— WHAT NEEDS TO BE DONE —
Copy the stretch of the listing from the line containing "By what number" through the line containing "Answer: 0° — it already faces them", substituting "alarm unit" for "fire alarm device" and keeping everything else unchanged.

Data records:
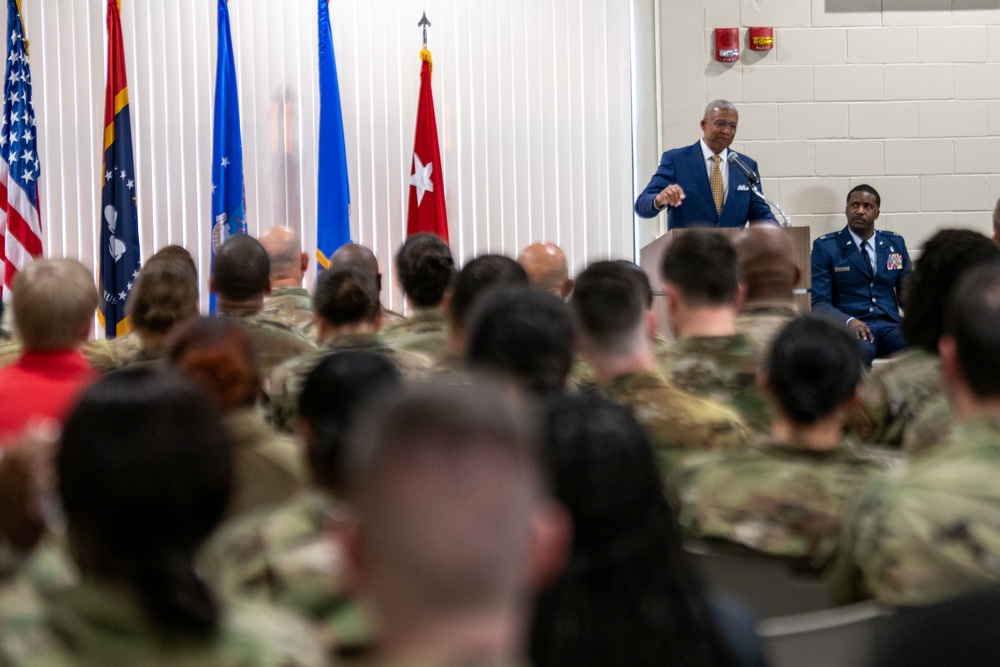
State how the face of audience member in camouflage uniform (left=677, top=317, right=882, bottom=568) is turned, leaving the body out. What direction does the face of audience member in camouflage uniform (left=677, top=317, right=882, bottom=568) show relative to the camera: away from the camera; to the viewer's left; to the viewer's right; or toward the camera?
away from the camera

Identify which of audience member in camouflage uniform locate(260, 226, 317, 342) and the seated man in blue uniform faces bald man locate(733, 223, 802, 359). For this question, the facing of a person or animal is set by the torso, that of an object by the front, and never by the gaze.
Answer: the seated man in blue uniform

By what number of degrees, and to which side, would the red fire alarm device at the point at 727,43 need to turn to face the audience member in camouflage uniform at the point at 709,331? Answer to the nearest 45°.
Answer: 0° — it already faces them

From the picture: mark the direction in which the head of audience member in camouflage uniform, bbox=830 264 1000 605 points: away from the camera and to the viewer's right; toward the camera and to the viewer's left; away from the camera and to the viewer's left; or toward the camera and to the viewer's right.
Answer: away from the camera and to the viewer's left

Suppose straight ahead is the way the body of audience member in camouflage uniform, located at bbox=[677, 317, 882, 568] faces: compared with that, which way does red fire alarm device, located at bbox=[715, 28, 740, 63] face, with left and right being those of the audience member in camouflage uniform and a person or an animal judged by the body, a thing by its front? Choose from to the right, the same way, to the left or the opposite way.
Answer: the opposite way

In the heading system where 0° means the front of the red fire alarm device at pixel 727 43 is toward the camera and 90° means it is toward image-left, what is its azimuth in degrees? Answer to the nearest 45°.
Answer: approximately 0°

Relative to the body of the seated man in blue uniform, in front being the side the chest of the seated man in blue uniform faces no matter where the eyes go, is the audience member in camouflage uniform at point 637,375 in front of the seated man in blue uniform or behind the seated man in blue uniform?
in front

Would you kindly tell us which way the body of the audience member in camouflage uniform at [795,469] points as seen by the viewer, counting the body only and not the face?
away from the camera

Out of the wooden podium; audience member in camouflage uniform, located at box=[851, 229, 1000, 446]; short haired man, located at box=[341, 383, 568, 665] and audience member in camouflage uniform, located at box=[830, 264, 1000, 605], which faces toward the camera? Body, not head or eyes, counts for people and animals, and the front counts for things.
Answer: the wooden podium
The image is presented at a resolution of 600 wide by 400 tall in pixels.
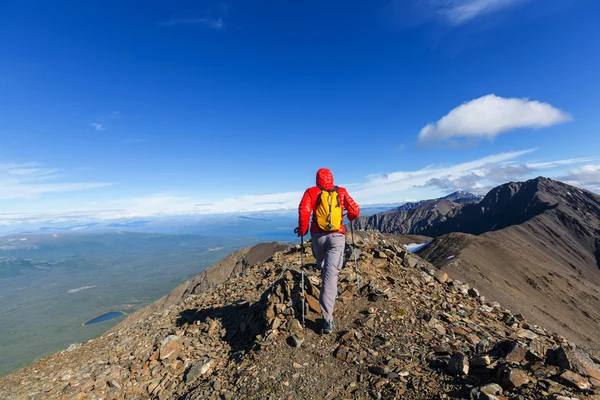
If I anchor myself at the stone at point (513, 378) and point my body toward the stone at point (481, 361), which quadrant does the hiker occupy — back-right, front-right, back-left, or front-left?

— RESULT OF THIS EXERCISE —
By what number of degrees, and to which side, would the red alarm unit at the point at 727,43 need to turn to face the audience member in camouflage uniform at the point at 709,331? Answer to the nearest 45°.
Answer: 0° — it already faces them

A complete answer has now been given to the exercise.